Bu hakların etkin şekilde kullanılabilmesi için tüketicinin durumu satıcıya derhal yazılı olarak bildirmesi ve yasal sürelere dikkat etmesi önemlidir. Özellikle, ayıbın açık ya da gizli olmasına göre başvuru süreleri değişiklik gösterebilir. Bu nedenle tüketicinin haklarını bilerek hareket etmesi, olası hak kayıplarını önleyecektir.

Tüketici Hakem Heyetleri ve Yetki Sınırları

2025 yılı itibarıyla, tüketici uyuşmazlıklarında değeri 149.000 TL’nin altında bulunan uyuşmazlıklarda İl veya İlçe Tüketici Hakem Heyetlerine başvuru yapılması zorunludur. 149.000 TL’nin üzerindeki uyuşmazlıklar ise tüketici mahkemelerinde görülmekte olup, tüketiciler başvurularını yerleşim yerindeki veya mal/hizmetin satın alındığı yerdeki ilgili heyete yapabilir. Bu düzenleme, tüketici uyuşmazlıklarının hızlı ve etkin bir şekilde çözülmesini sağlamayı amaçlamaktadır.

Hukuki Başvuru Süreci ve Profesyonel Destek

Ayıplı mal ve hizmetlerden kaynaklanan uyuşmazlıkların çözümü, tüketiciler tarafından bireysel olarak yürütülebilse de, hukuki süreçler teknik bilgi ve deneyim gerektiren karmaşık detaylar barındırmaktadır. Başvuruların doğru şekilde hazırlanması, hakem heyeti veya mahkeme süreçlerinin etkili bir şekilde yürütülmesi, bilirkişi raporlarının değerlendirilmesi ve itirazların usulüne uygun şekilde yapılması, hak kayıplarının önlenmesi açısından büyük önem taşır.

Tüketicilerin bu süreçlerde dikkat etmesi gereken bir diğer önemli husus, yalnızca yetkili ve ruhsatlı kişilerden hukuki destek alınmasıdır. Avukatlık Kanunu’na göre, hukuki danışmanlık hizmeti ve yargı süreçlerinde temsil yetkisi yalnızca avukatlara aittir.
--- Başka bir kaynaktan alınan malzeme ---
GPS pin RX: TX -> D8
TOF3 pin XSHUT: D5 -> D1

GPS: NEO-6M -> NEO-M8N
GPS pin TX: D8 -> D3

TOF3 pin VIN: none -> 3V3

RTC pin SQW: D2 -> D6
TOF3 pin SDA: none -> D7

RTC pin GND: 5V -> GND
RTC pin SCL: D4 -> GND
Bu nedenle, yetkisi olmayan kişi veya kuruluşlardan alınan hukuki hizmetler, yasal açıdan geçersizdir ve daha büyük mağduriyetlere yol açabilir.
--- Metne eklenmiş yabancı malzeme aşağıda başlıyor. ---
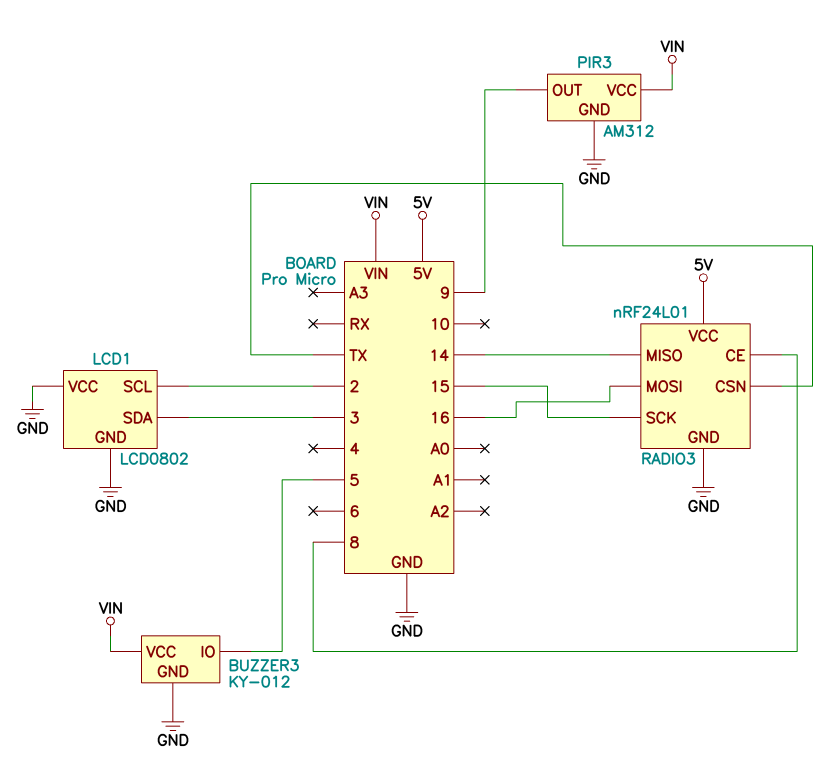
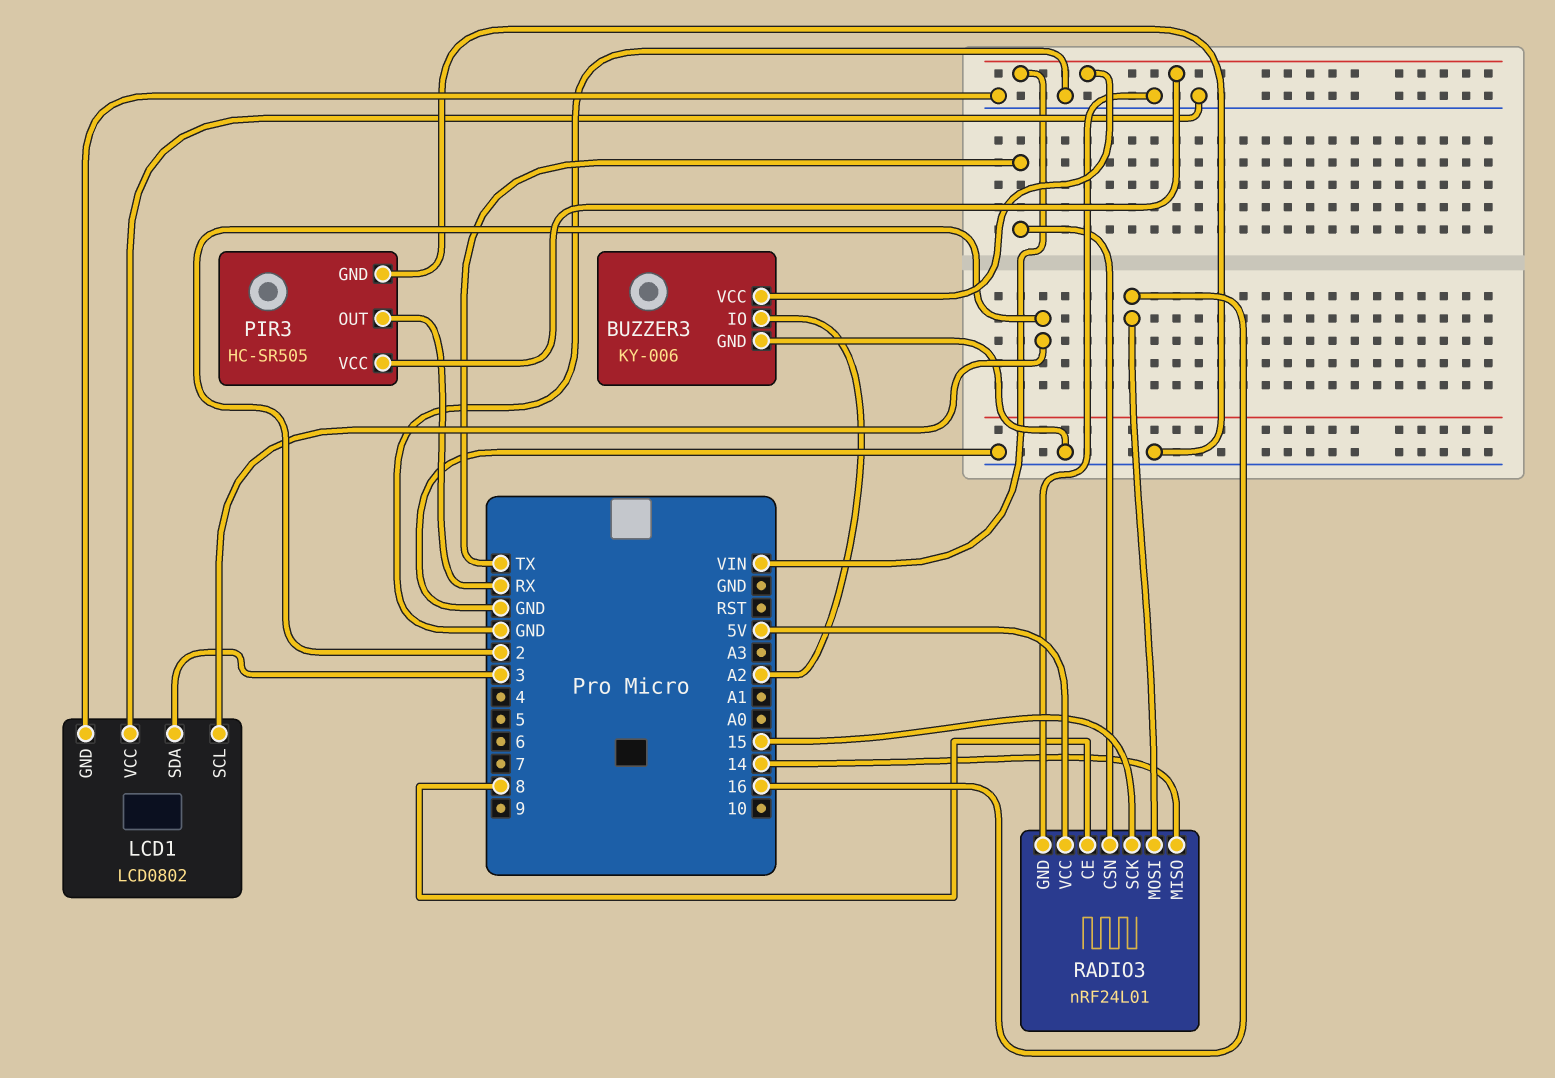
BUZZER3: KY-012 -> KY-006
BUZZER3 pin IO: 5 -> A2
PIR3: AM312 -> HC-SR505
PIR3 pin OUT: 9 -> RX

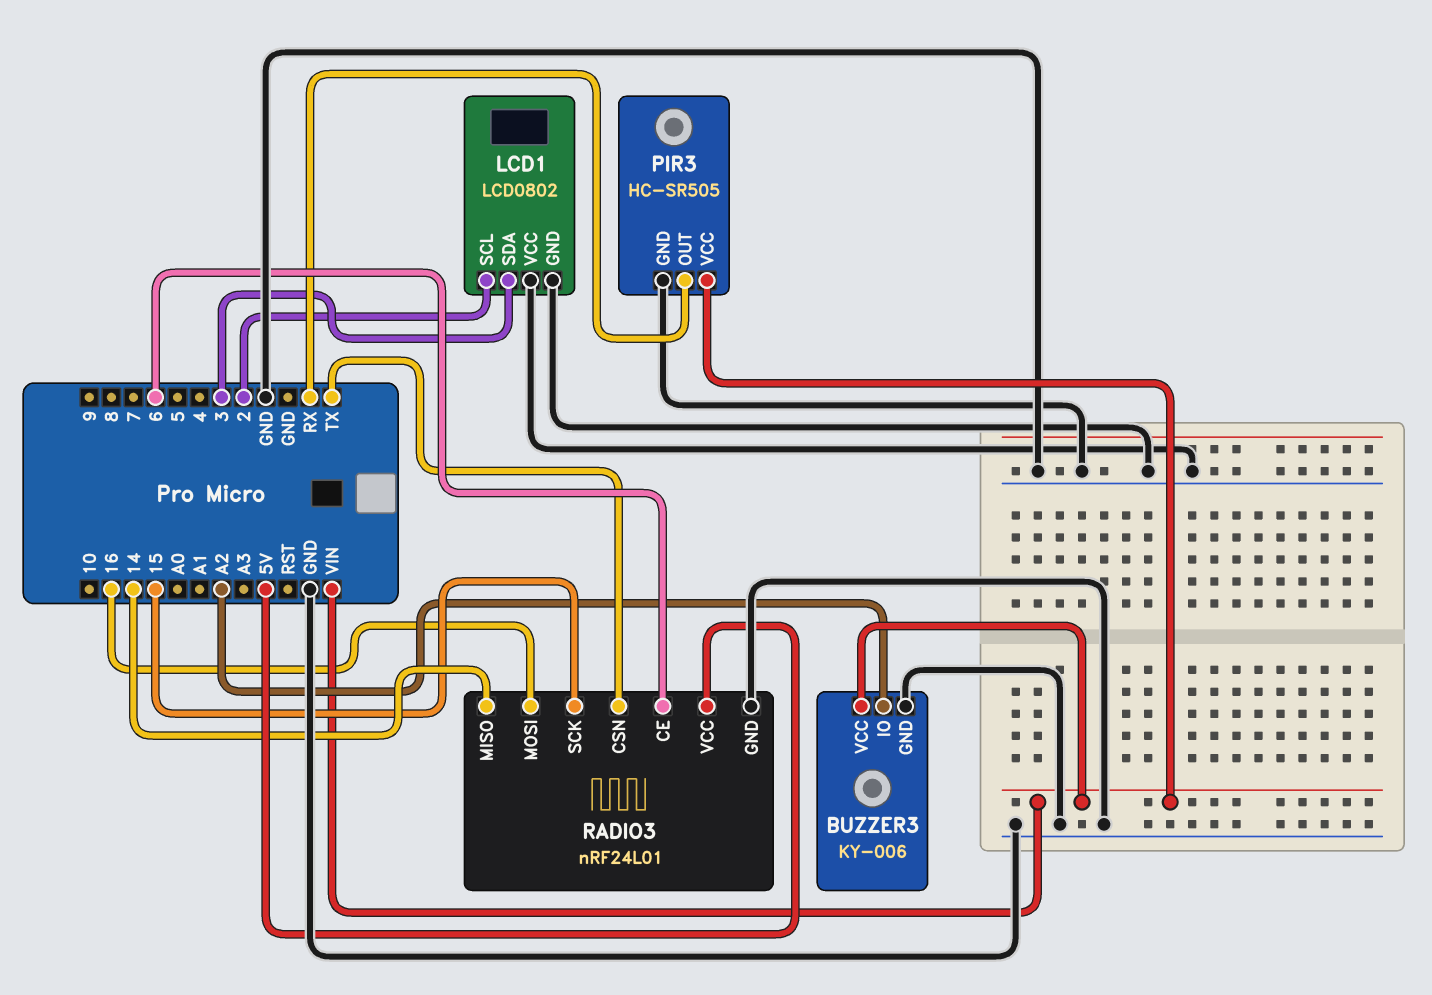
RADIO3 pin CE: 8 -> 6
Ayıplı mal veya hizmet nedeniyle talepte bulunurken, hak kaybı yaşamamak ve süreci etkili bir şekilde yönetebilmek adına, uzman bir avukattan destek almak son derece önemlidir. Hukuki bilgi ve deneyimle yürütülen bir süreç, tüketicinin haklarının korunmasını ve adil bir sonuca ulaşmasını sağlayacaktır.